Cast: Nicolas Cage, Julianne Moore, Jessica Biel
Director: Lee Tamahori
A nuclear bomb has been smuggled into the United States; it has been deployed somewhere near Las Vegas; no one knows who is behind it and why.
And guess what the FBI as well as the conspirators are doing in the hours counting up to the last few minutes for millions of people on the planet? They are looking for a man with the power to look into the future — he can predict things precisely two minutes before they happen to him, and to him alone.
The FBI knows it. Certainly Agent Farris (Moore) does. But apparently they all consider this two-minute, tentative headstart worth the risk of not doing anything else to avoid a nuclear catastrophe.
This ‘clairvoyant’ or small-time magician as he would like to call himself, Cris ‘Frank Cadillac’ Johnson (Cage), meanwhile, has his own agenda. He is trying to chase a girl who keeps recurring in his ‘visions’, and so brushes aside all requests of help from the FBI. Considering that if that bomb goes off, neither will there be a vision nor a girl, his calmness in going quite calmly about town sipping coffee and looking for her is remarkable.

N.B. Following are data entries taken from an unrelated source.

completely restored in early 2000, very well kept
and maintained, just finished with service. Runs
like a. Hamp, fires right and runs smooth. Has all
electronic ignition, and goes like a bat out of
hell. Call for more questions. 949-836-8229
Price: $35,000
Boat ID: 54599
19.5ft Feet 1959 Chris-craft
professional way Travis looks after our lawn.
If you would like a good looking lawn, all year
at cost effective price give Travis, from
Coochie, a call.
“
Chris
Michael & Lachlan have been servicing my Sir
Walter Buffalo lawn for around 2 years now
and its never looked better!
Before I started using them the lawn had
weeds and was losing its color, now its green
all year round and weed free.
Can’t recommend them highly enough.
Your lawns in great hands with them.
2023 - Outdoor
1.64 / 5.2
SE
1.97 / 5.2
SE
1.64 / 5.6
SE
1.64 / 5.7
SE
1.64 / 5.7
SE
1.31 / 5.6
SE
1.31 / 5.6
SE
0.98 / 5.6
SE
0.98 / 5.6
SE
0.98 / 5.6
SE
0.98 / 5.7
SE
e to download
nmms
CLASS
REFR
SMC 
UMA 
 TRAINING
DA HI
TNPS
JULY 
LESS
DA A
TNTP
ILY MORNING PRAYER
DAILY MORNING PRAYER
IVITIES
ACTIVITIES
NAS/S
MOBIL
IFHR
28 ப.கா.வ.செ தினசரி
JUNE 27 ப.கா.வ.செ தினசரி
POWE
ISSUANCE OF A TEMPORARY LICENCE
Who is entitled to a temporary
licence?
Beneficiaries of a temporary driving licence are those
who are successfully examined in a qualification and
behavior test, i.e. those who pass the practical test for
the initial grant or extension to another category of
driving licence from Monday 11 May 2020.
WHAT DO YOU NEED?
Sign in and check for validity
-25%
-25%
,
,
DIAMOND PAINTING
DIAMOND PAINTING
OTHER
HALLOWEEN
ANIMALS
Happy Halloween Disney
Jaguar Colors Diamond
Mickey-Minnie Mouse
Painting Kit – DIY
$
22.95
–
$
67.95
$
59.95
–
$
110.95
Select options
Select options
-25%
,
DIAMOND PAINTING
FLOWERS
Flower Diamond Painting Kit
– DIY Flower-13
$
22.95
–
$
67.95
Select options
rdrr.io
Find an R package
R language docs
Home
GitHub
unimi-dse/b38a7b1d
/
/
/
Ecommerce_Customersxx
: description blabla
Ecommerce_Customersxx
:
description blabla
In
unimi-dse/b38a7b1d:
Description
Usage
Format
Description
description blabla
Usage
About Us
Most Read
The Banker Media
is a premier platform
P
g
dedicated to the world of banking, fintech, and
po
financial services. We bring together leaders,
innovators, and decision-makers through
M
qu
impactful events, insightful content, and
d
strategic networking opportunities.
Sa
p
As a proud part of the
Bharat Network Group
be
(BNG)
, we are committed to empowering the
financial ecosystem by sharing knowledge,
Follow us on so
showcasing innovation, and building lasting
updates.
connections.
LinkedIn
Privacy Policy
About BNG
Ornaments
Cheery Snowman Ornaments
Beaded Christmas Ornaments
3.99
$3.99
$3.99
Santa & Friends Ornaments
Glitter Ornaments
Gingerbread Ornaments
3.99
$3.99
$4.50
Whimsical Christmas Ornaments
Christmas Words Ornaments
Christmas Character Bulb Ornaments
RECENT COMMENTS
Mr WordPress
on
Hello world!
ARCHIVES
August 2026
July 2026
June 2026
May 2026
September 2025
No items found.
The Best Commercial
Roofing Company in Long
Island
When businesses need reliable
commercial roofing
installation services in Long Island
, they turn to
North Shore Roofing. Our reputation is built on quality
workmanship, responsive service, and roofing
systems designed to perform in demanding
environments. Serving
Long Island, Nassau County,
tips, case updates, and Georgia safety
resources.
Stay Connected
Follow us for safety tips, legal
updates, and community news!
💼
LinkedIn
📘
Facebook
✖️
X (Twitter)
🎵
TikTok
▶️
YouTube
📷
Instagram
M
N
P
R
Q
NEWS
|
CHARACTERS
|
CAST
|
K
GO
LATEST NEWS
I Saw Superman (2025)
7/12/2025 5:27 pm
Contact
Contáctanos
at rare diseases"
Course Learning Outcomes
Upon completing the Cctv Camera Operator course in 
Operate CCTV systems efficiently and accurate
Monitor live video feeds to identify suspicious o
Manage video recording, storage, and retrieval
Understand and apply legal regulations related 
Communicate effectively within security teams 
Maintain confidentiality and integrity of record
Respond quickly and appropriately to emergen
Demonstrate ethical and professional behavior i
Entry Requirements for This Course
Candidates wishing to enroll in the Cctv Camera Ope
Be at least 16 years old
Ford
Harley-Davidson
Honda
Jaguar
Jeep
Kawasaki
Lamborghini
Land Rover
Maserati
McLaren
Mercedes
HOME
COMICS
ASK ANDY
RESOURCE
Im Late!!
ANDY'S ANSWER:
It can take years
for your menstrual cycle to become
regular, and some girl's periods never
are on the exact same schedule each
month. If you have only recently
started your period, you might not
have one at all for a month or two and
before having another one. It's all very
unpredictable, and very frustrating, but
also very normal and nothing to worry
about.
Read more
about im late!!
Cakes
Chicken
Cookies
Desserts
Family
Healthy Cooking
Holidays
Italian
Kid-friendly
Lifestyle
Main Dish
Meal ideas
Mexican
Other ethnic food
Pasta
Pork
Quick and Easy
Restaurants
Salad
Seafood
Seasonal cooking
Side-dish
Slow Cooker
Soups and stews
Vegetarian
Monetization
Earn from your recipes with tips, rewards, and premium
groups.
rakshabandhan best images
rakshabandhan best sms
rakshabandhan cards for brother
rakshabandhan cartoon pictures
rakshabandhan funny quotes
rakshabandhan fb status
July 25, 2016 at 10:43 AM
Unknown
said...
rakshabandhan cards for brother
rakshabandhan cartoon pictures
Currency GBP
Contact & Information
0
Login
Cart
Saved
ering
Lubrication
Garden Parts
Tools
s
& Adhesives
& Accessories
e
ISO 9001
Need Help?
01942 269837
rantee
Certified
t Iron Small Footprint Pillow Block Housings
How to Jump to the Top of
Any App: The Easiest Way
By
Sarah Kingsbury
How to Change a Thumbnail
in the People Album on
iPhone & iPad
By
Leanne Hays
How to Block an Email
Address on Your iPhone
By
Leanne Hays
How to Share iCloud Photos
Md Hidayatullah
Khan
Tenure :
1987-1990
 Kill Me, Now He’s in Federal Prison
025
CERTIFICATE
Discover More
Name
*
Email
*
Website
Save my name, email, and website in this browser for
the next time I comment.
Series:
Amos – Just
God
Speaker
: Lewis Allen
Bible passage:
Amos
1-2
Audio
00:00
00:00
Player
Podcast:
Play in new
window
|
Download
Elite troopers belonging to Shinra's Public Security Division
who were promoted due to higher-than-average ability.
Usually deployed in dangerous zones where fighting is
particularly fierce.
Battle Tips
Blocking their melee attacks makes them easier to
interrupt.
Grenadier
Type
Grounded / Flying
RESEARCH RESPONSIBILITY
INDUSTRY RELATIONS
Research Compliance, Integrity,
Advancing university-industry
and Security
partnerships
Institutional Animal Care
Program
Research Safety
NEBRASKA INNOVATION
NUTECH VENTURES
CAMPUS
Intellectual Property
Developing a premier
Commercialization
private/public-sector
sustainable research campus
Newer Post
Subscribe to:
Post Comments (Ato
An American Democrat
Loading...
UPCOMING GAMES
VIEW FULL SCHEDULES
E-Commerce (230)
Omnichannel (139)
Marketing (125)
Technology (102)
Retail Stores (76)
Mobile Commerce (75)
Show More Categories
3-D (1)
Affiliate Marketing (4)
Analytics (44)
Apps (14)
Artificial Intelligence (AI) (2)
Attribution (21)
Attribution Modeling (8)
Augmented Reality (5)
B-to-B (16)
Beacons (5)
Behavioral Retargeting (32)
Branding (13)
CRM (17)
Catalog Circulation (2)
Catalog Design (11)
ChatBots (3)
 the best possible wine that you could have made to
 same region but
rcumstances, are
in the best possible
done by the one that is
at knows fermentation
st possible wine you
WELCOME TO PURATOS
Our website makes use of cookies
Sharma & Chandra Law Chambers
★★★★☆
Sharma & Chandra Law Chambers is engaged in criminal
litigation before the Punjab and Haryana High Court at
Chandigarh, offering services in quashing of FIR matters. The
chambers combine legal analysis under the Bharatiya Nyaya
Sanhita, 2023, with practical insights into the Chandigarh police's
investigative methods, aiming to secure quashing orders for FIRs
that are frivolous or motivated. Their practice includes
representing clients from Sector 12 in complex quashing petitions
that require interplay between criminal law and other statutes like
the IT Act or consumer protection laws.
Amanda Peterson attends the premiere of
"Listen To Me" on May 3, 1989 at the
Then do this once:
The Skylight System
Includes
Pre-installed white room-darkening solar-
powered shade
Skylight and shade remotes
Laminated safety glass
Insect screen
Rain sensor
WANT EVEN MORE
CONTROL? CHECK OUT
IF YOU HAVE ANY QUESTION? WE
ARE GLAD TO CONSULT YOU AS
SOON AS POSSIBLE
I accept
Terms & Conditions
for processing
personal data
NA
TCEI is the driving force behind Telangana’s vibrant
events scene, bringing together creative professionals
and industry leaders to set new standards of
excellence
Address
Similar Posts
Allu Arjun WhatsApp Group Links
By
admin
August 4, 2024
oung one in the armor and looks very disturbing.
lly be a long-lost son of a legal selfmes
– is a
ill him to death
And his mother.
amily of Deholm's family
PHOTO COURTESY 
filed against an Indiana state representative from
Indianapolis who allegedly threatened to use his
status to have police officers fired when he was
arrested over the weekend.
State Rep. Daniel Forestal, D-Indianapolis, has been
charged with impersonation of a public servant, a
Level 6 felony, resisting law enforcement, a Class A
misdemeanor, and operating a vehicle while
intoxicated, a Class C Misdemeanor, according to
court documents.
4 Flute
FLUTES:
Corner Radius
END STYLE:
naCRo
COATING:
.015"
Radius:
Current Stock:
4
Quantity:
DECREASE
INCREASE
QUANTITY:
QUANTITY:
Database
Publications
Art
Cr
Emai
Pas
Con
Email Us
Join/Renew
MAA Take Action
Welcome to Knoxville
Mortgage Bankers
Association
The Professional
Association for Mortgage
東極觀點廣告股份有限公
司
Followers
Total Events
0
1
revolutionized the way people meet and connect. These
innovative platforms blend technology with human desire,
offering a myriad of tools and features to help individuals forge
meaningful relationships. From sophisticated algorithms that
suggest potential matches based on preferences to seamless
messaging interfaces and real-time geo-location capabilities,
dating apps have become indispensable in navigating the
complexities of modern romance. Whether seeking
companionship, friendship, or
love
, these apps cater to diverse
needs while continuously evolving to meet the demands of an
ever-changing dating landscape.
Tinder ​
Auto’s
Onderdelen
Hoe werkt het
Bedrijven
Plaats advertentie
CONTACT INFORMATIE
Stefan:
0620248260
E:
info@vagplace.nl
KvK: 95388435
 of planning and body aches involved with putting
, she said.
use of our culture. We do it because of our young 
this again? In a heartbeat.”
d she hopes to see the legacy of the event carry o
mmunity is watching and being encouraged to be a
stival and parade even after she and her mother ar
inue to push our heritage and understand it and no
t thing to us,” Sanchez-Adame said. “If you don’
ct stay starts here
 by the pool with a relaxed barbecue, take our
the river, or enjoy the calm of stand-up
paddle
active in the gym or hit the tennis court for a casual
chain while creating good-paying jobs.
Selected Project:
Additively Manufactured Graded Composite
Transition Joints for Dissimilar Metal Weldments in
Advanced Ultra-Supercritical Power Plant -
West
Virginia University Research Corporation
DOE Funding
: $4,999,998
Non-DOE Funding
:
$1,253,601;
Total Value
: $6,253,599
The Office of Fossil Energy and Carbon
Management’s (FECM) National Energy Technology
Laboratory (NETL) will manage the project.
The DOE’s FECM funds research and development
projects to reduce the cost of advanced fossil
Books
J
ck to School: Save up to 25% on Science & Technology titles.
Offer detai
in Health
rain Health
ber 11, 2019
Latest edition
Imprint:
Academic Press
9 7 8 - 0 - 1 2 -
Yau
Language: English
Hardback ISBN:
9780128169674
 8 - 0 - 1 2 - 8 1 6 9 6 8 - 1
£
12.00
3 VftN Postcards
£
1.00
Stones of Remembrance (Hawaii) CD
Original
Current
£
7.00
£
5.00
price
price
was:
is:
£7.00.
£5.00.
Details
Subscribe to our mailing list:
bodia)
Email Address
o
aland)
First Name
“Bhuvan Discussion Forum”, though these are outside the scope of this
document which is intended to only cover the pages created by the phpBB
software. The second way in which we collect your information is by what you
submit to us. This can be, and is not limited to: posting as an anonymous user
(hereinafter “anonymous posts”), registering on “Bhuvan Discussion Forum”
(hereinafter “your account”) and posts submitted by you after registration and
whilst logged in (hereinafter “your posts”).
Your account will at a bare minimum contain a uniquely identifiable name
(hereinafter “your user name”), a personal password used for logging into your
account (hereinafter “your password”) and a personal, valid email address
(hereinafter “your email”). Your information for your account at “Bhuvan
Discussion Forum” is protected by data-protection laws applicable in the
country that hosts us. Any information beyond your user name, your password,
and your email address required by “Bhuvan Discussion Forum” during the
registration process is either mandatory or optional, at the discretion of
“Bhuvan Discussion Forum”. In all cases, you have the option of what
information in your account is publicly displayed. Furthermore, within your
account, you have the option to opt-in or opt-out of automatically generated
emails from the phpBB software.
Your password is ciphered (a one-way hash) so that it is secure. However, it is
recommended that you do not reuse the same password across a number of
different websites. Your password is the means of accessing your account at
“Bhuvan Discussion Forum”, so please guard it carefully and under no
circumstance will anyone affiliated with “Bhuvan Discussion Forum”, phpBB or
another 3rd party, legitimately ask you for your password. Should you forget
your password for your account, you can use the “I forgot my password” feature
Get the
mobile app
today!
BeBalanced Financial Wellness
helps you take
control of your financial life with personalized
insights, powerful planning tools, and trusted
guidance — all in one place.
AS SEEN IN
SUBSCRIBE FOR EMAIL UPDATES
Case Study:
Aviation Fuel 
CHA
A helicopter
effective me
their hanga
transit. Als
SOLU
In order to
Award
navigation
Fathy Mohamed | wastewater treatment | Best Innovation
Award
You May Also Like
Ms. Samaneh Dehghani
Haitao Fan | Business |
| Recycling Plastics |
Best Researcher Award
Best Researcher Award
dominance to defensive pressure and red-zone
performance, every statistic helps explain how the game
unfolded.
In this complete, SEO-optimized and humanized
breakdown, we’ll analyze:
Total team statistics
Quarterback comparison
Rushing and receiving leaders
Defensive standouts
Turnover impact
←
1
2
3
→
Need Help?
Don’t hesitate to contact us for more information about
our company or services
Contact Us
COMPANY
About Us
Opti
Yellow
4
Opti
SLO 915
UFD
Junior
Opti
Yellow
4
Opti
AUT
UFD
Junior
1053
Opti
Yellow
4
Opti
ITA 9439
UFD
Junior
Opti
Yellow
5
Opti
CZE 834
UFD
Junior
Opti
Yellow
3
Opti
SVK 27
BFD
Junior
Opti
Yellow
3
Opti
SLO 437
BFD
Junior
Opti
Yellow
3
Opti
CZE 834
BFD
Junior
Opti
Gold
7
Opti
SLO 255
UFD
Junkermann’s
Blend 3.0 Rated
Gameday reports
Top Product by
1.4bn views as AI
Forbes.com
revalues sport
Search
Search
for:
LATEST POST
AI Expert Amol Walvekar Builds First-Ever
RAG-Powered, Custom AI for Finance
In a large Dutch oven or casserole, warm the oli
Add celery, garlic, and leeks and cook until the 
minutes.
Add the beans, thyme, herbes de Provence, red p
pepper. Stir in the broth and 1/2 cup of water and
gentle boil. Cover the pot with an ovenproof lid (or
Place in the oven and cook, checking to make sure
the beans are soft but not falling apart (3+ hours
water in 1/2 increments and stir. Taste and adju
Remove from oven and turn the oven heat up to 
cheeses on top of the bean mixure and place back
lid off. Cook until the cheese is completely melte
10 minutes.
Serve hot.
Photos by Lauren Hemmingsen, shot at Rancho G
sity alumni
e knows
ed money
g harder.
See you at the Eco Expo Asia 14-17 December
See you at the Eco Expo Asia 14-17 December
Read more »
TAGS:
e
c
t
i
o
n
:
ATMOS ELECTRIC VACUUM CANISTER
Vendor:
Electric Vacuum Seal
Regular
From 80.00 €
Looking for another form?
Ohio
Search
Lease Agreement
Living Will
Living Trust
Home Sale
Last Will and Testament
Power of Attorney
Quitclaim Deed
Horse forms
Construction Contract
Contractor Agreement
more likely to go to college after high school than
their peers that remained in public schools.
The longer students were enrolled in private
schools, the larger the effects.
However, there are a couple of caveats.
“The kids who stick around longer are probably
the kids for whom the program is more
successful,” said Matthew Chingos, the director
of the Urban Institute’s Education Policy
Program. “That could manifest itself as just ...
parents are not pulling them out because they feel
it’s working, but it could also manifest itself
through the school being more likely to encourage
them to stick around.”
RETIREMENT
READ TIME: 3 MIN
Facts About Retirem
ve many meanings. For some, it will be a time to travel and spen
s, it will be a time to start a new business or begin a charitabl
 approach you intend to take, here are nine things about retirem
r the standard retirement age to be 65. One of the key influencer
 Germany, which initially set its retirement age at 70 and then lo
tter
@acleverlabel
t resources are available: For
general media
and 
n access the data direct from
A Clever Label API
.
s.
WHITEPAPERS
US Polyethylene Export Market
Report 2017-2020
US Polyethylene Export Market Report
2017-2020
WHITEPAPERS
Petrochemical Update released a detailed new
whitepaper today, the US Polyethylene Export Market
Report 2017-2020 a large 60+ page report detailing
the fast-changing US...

Of course Cris finds the girl, Elizabeth (Biel), and in the middle of literally a time bomb, they find time to bond over Grand Canyon and to make out before a tearful farewell.
As for the whos, whys, wheres of the nuclear attack, do you really care? As long as the attackers are people talking some ‘foreign’ language.
Even if Next survives this nuclear disaster, Cage certainly won’t. First Ghost Rider, and now this strange act with a stranger hairstyle which, incidentally, seems to have survived a disaster of its own. No special powers needed to predict the future of this venture, two minutes and beyond.